The same thing is happening in CA. Regulation became difficult, and companies like State Farm created pup companies that held only CA policies. CA continued trying to suppress rates, and now State Farm’s CA pup is impaired financially, not writing new policies and scrambling to raise premiums enough to survive.

Linda Grady
29 days ago
Reply to  stelea99

Great explanation of how insurance works. I worked in the health insurance department of a large life insurance company many years ago and took several insurance classes. When I became a nurse, I understood why people with certain conditions at that time (80’s) were deemed uninsurable (inadequate pool to cover costs of catastrophic diagnosis). Fortunately, the health insurance industry has changed a lot due to government regulations, but so have the administrative costs – a whole other story.

corrupt
30 days ago

I’ve been told that a large part of the insurance problem (both rates and companies leaving) is due to laws regarding replacement roofing.

Jeff Bond
30 days ago

My step-daughter and her family, who live in western North Carolina south of Asheville, stayed with us for a week. They live in an area that was inundated with rain, but did not experience river flooding. They returned home yesterday and have power, safe water, and internet connectivity has been restored. All of these services will be subject to interruption for the time-being, but they are safe.
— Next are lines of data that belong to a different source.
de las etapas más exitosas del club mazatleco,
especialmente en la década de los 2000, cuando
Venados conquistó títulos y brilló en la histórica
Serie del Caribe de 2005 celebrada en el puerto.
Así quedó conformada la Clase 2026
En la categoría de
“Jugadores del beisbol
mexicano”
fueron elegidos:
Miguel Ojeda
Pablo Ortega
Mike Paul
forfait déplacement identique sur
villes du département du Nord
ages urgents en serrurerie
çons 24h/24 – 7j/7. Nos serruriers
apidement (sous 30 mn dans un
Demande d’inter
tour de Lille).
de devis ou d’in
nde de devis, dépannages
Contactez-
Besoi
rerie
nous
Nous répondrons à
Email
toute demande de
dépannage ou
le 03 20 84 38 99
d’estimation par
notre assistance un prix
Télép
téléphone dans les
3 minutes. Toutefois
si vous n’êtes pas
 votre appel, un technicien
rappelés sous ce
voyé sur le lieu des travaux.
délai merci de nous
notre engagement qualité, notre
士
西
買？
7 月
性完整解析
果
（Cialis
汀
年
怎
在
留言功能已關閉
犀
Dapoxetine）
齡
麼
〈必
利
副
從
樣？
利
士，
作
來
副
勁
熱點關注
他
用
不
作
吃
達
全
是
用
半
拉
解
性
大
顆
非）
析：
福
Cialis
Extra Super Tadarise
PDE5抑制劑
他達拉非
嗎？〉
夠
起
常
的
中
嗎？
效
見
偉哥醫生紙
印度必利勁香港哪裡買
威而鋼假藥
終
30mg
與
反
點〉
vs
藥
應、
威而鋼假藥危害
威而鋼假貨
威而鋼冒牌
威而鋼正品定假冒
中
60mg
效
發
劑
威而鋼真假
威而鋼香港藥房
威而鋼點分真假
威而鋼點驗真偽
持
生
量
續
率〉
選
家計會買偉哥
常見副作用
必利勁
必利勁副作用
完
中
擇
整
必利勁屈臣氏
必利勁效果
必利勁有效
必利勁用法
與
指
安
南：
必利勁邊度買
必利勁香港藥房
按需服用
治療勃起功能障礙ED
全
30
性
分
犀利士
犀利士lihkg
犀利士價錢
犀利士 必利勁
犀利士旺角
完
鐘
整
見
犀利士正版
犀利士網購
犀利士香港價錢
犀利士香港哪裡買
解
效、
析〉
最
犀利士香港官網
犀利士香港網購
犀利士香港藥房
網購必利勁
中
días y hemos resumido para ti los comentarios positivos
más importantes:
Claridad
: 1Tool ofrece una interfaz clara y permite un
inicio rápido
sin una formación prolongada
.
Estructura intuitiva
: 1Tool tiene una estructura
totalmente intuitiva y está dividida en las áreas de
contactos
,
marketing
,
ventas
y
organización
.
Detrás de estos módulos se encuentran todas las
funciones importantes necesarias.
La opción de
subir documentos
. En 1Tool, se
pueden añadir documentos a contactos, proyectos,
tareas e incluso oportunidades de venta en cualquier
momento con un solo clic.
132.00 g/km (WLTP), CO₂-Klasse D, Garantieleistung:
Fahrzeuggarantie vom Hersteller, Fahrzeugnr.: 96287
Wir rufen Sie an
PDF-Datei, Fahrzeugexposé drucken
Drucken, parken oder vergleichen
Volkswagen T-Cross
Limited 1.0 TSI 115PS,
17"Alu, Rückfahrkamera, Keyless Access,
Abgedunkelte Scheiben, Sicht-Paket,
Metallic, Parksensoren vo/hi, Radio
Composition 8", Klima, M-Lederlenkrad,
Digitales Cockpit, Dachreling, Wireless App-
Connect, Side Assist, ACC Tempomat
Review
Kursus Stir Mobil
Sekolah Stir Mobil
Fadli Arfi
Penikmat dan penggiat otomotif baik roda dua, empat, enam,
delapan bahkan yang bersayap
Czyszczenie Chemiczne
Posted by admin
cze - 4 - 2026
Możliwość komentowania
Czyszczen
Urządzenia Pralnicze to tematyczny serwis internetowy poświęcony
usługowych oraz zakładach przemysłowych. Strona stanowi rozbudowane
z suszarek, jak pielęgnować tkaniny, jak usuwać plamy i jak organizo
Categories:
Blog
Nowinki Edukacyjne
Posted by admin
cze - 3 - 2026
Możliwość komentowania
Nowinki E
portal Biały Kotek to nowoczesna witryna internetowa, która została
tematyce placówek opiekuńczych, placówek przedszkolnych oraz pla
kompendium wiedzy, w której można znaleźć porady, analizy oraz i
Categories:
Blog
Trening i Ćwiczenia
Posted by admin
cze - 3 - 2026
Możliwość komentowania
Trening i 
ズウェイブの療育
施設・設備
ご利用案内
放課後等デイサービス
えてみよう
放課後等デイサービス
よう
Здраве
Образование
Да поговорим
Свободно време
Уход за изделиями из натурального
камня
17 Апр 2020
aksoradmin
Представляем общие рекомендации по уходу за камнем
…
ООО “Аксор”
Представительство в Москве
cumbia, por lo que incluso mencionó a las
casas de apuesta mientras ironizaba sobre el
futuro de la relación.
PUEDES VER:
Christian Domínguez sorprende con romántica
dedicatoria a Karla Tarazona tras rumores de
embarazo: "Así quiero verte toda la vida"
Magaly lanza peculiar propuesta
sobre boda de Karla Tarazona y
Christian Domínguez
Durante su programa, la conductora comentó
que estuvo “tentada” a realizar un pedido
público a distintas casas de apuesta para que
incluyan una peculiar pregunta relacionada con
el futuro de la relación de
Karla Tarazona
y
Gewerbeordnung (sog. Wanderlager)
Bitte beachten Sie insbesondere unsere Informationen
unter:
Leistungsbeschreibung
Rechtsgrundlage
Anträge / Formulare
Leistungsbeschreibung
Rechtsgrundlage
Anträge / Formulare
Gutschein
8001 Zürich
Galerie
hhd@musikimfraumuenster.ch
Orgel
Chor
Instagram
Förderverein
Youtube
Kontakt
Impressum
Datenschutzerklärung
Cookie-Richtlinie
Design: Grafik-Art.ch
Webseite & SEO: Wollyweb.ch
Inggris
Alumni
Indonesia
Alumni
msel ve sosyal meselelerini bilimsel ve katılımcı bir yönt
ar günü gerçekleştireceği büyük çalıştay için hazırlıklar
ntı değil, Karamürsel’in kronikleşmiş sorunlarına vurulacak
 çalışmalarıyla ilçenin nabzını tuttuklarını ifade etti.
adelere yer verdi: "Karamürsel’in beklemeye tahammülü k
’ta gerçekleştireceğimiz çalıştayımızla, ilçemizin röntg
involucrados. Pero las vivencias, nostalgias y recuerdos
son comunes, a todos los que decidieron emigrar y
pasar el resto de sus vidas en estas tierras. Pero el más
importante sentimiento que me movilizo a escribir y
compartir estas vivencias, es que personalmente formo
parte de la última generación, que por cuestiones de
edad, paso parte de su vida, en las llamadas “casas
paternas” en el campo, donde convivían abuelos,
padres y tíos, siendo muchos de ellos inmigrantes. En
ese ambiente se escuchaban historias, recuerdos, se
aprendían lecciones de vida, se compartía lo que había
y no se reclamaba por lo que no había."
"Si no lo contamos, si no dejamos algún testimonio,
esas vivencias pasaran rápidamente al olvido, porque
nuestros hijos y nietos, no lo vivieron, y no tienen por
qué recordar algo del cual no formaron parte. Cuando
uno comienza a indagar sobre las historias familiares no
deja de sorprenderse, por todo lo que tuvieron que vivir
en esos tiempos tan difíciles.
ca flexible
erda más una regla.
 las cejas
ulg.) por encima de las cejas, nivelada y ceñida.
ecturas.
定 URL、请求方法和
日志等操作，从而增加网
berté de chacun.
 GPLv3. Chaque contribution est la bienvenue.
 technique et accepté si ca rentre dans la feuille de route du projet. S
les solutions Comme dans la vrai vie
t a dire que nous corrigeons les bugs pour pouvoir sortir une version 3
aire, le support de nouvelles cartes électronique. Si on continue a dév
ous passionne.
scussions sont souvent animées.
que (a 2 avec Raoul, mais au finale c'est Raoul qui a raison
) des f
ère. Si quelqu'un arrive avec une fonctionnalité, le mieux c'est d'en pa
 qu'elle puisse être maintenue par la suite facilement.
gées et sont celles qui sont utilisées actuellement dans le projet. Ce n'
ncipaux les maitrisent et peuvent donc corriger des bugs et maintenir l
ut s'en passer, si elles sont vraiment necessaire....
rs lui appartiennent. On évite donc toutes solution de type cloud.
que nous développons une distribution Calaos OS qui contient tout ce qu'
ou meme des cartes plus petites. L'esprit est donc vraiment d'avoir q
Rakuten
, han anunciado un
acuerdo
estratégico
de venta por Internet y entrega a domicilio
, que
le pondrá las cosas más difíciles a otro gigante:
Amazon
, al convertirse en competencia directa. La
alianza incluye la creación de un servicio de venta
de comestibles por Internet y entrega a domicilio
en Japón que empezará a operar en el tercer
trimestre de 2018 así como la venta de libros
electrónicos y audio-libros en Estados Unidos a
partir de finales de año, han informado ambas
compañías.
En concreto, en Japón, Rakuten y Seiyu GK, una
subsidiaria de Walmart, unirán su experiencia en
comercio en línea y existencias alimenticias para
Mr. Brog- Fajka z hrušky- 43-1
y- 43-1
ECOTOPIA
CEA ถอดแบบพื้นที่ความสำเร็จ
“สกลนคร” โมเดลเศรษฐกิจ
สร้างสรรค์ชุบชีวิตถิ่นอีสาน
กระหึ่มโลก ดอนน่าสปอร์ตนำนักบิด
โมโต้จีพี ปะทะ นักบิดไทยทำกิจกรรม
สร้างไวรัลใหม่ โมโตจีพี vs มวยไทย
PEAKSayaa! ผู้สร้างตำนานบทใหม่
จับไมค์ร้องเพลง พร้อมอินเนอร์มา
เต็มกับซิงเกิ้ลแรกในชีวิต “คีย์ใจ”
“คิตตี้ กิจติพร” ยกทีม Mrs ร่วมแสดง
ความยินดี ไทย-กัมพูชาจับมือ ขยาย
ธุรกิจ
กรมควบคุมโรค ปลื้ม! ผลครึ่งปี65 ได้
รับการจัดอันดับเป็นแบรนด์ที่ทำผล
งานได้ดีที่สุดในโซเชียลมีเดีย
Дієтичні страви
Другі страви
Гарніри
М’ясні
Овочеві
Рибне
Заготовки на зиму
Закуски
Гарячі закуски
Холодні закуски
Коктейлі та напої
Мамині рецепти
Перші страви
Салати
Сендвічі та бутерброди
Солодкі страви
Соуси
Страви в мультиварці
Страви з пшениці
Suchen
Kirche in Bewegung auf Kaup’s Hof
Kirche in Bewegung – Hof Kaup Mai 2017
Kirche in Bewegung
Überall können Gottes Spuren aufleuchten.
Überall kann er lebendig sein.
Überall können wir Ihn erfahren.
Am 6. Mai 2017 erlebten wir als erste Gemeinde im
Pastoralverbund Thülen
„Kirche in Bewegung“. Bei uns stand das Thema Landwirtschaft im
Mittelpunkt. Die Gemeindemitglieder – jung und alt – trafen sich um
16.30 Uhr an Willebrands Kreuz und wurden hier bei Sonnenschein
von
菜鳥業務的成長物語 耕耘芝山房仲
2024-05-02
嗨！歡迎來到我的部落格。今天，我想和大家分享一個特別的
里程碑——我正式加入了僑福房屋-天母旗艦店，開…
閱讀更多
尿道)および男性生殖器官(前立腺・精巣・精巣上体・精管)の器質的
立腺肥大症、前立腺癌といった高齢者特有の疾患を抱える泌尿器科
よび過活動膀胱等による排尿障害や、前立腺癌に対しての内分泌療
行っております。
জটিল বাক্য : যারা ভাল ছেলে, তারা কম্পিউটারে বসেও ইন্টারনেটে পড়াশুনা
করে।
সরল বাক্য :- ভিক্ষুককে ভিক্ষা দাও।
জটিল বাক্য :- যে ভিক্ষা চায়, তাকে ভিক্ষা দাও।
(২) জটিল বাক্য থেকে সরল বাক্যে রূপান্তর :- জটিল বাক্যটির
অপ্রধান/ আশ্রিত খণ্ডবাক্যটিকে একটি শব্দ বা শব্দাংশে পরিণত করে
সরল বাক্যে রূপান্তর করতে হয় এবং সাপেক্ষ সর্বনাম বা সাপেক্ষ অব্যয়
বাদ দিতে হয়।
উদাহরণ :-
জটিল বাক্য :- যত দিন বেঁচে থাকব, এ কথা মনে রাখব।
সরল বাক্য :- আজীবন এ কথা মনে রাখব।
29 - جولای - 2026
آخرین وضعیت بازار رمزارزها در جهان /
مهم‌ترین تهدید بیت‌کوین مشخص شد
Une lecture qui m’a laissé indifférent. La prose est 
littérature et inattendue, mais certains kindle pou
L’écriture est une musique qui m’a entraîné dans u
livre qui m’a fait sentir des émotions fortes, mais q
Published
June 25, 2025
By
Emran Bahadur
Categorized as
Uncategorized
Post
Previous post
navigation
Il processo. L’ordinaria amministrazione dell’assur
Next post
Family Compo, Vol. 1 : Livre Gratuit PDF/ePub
I fear for the folks in Florida who are potentially getting a second hit. All the Helene-related storm debris can become missiles and floating battering rams during a storm like Hurricane Milton.

Harold Tynes
30 days ago

I know many folks that moved to Asheville NC from Florida to avoid hurricanes and costs. Not sure what their choices are today. Here in Michigan, we have avoided heavy snow the last few years. Is that a trend or a blip?

parkslope
30 days ago
Reply to  Harold Tynes

Less than 1% of the homes in Asheville’s Buncombe county have flood insurance. FEMA has received a lot of criticism but their task is daunting.

mytimetotravel
30 days ago

I would say it hit its natural limit some considerable time ago. Just as with North Carolina’s Outer Banks, there are some areas that should be left to nature.

I’m afraid a lot of people are going to be badly hurt financially and emotionally (let’s hope not physically) but Florida has been a disaster waiting to happen for some time. When water started seeping up onto the pavements in Miami was probably the time to get out.

Last edited 30 days ago by mytimetotravel
Andrew Forsythe
30 days ago

Greg, I feel for the people of Florida. Here in Texas we’ve had big increases in home insurance rates recently, largely due to ever more frequent storms (including an historic ice storm), floods, wildfires, etc. But our situation pales in comparison to Florida’s.